Pada saat hari raya Tumpek kandang, Anjing seharusnya dimandikan lalu diberikan makanan yang lebih baik dan bukan hanya sisa-sisa makanan saja sebab anjing telah begitu berjasa dalam menjaga keamanan keluarga, sebagai satpam yang memberitahu tuannya akan tamu yang tak dikenal ataupun yang tak diundang pada malam hari. Demikian juga ayam dan burung yang setiap pagi berkokok untuk mengingatkan si pemilik bahwa hari sudah pagi, yang mana ditimpali lagi oleh kicauan si burung yang begitu merdu menambah indahnya suasana untuk memulai aktifitas. Mereka ini secara tidak sadar telah banyak memberikan manfaat kepada kehidupan manusia, jadi sangat pantas untuk diberikan rasa terima kasih. Walaupun tidak mesti disuguhi sesajen, tetapi setidak-tidaknya ada moment bagi mereka untuk diperlakukan lebih istimewa dari hari-hari biasa. Bukan seperti fenomena yang terjadi di masyarakat selama ini, bahwasannya ritual Tumpek kandang yang harusnya dipakai moment untuk berucap rasa syukur kepada mereka justru dijadikan tonggak untuk mengakhiri hidup mereka dengan alasan klise…..(Persembahan) Mereka dikorbankan sebagai tumbal atas nama kelengkapan banten pada hari dimana mereka seharusnya menikmati momentum paling berharga dalam hidupnya. Padahal dalam kelengkapan upacara seperti yang dinyatakan dalam lontar sundarigama diatas sudah jelas tidak ada unsur persembahan dagingnya sebagaimana hal ini juga dipertegas oleh Tuhan Sri Krishna dalam Bhagavad Gita Bab.9.26  (jangan-jangan selama ini telah terjadi miskonsepsi dari umat yang sebenarnya lebih ditekankan pada aspek Atmanastuti atau rasa dalam membuat ritual tanpa logika sehingga persembahan kepada Tuhan kok malah menggunakan hewan tak bersalah sebagai korban persembahan, padahal mereka menyatakan bahwa Sang Hyang Iswara (Tuhan) yang mana dalam hal ini disebut Sang Rare Angon juga bersemayam dalam diri para binatang itu.

_DATA EKSTRAKSI_
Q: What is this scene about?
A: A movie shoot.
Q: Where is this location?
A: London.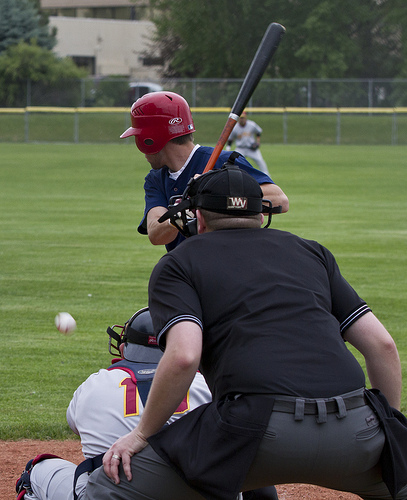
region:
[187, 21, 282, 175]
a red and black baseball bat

_INSTRUKSI KERJA_
1. Menurut teks tentang Tumpek Kandang, mengapa anjing semestinya dimandikan dan diberi makanan yang lebih baik pada hari raya itu? Jawab dalam satu sampai tiga kalimat.
2. Lanjutkan teks tentang Tumpek Kandang, dimulai setelah kalimat terakhir yang tercantum.

_JAWABAN TIAP TUGAS_
1. Anjing sudah sangat berjasa menjaga keamanan keluarga. Ia berperan seperti satpam yang memberi tahu tuannya jika ada tamu yang tidak dikenal atau tidak diundang pada malam hari.

2.
Bukankah menjadi sebuah kelucuan jika disatu sisi memuja Tuhan tetapi di sisi lain malah memaksa Tuhan keluar dari badan wadag binatang yang juga ditempatinya. Sungguh sebuah ironi yang mirip dengan aksi para terorisme yang sangat senang mempersembahkan jeritan dan daging manusia lainnya dalam sebuah pengeboman yang katanya dilakukan demi untuk menjalankan perintah Tuhan demi untuk menegakkan kebenaran jihad versi mereka dengan menumpas kaum kafir yang tidak mengakui kebenaran agama dan Tuhan mereka)
Memperlakukan binatang seperti halnya manusia, merupakan kesadaran humanis eksistensial bahwa binatang (juga tumbuh-tumbuhan) turut membangun eksistensi manusia. Dapat dibayangkan ketika manusia tanpa tumbuh-tumbuhan dan binatang, mustahil eksistensinya akan terjaga di dunia ini. Sementara itu, kesadaran kosmis bahwa upacara tumpek merupakan cara manusia membangun dan melestarikan lingkungan alam dan budayanya. Pelestarian lingkungan alam ditujukan untuk keselamatan bumi pertiwi, tumbuh-tumbuhan dan binatang di dalamnya, sedangkan pelestarian lingkungan budaya bahwa melalui upacara ini manusia menyatakan sikap hidupnya kepada alam dan lingkungan sehingga manusia dapat menyelaraskan diri dengan harmoni semesta. Dengan demikian Tumpek Kandang adalah cara umat Hindu membangun kesadaran universal untuk mewujudkan kebahagiaan dunia, seperti dijelaskan dalam Yajurveda XVI.48 ”Berbuatlah agar semua orang, binatang-binatang dan semua makhluk hidup berbahagia”.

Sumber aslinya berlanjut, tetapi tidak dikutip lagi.